To the Editor:
In April, 2013, the mill manager and other leaders of NewPage came to the Rumford board of selectmen asking them to make cuts to this year’s budget in an effort to help relieve their tax burden as a cost-saving measure.
They knew that unless the budgets were decreased, any loss of valuation from the mill would be shifted to the Rumford property owners and would cause a major increase in their taxes. As I sat through that meeting, I envisioned and hoped for a decision by our board of selectpersons which would be one of great urgency to help the biggest economic engine this town has. I hoped the board would have taken the initiative to protect the taxpayers from a large mil rate increase. There was no action taken by the board.
On June 11, the electorate spoke loud and clear. They understood the need to stop wasteful, run-away spending. They understood the need for significant reductions and restructuring of how we deliver services. Yes, the select board made cuts, but some were made out of spite.
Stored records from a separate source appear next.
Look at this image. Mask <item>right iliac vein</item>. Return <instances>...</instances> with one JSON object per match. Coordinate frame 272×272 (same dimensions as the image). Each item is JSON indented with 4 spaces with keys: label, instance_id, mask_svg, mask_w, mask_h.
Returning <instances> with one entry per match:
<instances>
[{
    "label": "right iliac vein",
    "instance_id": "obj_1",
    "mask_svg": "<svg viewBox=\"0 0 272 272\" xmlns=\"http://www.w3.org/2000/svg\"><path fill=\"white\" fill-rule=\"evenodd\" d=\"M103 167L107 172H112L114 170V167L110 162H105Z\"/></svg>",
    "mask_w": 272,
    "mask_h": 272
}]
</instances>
Cutting curb side garbage pick up, an obvious maneuver to punish you and inflict as much pain upon you for having the courage to vote "no" was a strategic move on their part to teach you a lesson. This cut is not allowed under town law. (Chapter 21-B Section 2).
Some ideas that would reduce spending are:
1. Reducing our police force and utilizing the Sheriff’s Department in some capacity.
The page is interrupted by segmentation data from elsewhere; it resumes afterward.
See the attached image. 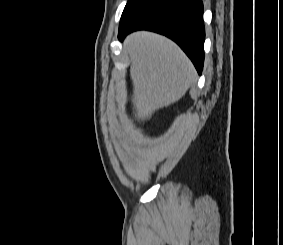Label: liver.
Wrapping results in <instances>:
<instances>
[{
    "label": "liver",
    "instance_id": "obj_1",
    "mask_svg": "<svg viewBox=\"0 0 283 245\" xmlns=\"http://www.w3.org/2000/svg\"><path fill=\"white\" fill-rule=\"evenodd\" d=\"M124 47L131 61L132 103L138 121L177 102L196 81L191 61L164 36L139 31L127 37Z\"/></svg>",
    "mask_w": 283,
    "mask_h": 245
}]
</instances>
2. Taking a hard look at staffing in the fire department and seriously look at sharing services with neighboring towns.
3. Restructuring the public works department to do the much needed maintenance work around town and subcontracting services such as sand pick up, road construction, etc.
Rumford has very high manpower costs averaging up to $90,000 fully loaded (wages and benefits) per full-time employee. I cannot see how we can continue this trend and survive, especially if something happens to our largest employer.
Rumford’s population is now less than 5,000, and at this point in Rumford’s history, the lowest budget number should rule the day at the ballot box.